I find myself - as they say - on the horns of a dilemma here.

On the one hand I want to speak up in support of traditional bookshops,and on the other hand I'm forced to agree with those who say that Amazon is virtually unbeatable when it comes to offering a breadth of choice.

No high street bookstore even comes close in terms of the sheer numbers of titles available on demand, and with the advent of the e-book reader the gap has widened still further. I very much doubt that I will buy many 'dead tree' books in future - almost all of my current reading is done via my Kindle and iPad. I can get books for far less, and I can get them in under a minute on both devices, no matter where I am.

It's both exciting and sad - I spent a lot of time browsing in bookshops a year or so ago, but I haven't been inside one since.

  OTT_B 20 May 11

I, for one, will miss book shops if they die out. And that's despite rarely suing them. But when I do need a book on a specialist, usually technical (e.g. programming) subject, a book shop is the first place of call. Buying the latest Harry Potter book is one thing - Amazon or your local supermarket will always have a it on sale, but when it comes to something you want to learn from there's no substitute for being able to flick through a book and seeing if it's presented in a way that makes sense to you.

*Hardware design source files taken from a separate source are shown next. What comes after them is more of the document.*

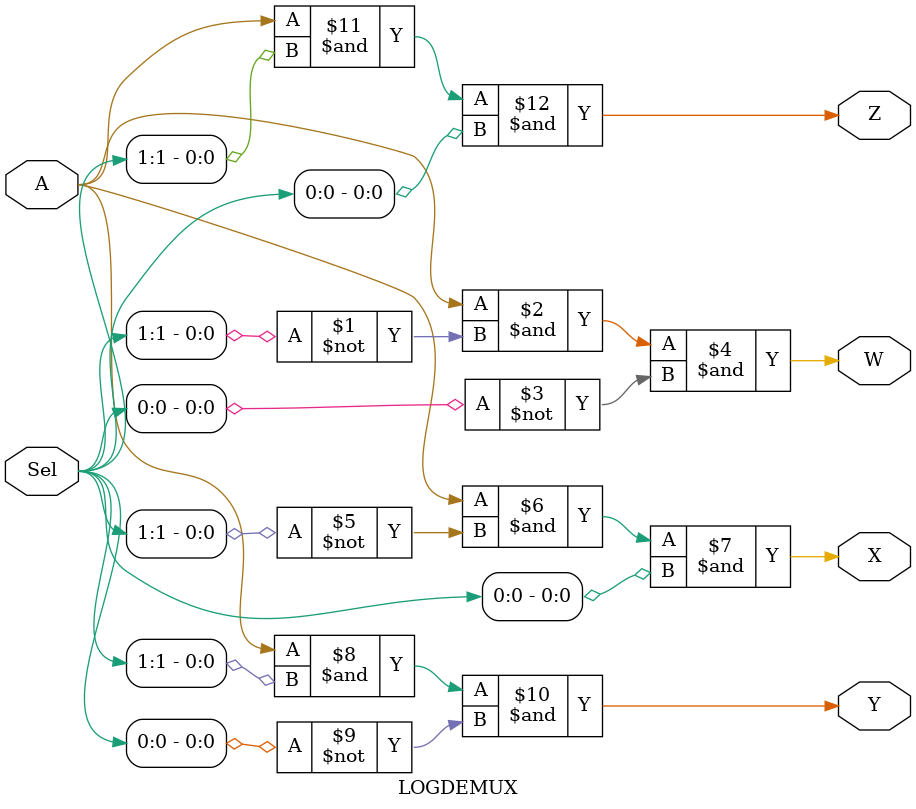
<source format=sv>
module LOGDEMUX (
    output wire W, X, Y, Z,
    input wire A,
    input wire [1:0] Sel
);

assign W = (A & ~Sel[1] & ~Sel[0]);
assign X = (A & ~Sel[1] &  Sel[0]);
assign Y = (A &  Sel[1] & ~Sel[0]);
assign Z = (A &  Sel[1] &  Sel[0]);

endmodule

</source>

On a slight tangent (sorry Noldi)....Amazon are apparently bringing out there own version of a tablet. I wonder if that will meet FE's dream!

  OTT_B 20 May 11

Using, even. Book shops aren't high up on my list of companies I'd like to sue!!

  Forum Editor 20 May 11

Amazon are apparently bringing out there own version of a tablet. I wonder if that will meet FE's dream!

I wouldn't be surprised to see my local newsagent bringing out a tablet - everyone seems to be doing it. Amazon's device would have to be quite something to stand a chance of beating the iPad, and there's a long queue of other contenders for the throne.

  morddwyd 21 May 11

I used to use bookshops quite a lot.

I stopped using Smith's when they started charging for ordering a book, and I'm talking about normal, in print, novels, not obscure research tomes.

I stopped using Waterstone's when the blaring "background" music made it impossible to concentrate and have a good browse, though this may change now that HMV is selling that part of its business.

  amonra 21 May 11

Most of the books I buy these days are from charity shops. If you dont want the latest releases then wait a while, someone will bring them in. That way I benefit the charities and my wallet. If I want a new release, then Amazon it is, no brainer !

  Armchair 21 May 11

I get most of my books from libraries. They have an online database of over over a million titles, and I just request any I want for collection at my local library. The service is free.

I do still buy some books, but my limit is £1 for any book. I buy from charity shops (eg Y.M.C.A., 30p for a paperback, 50p for a hardback), market stalls, and The Works. I do enjoy a browse still.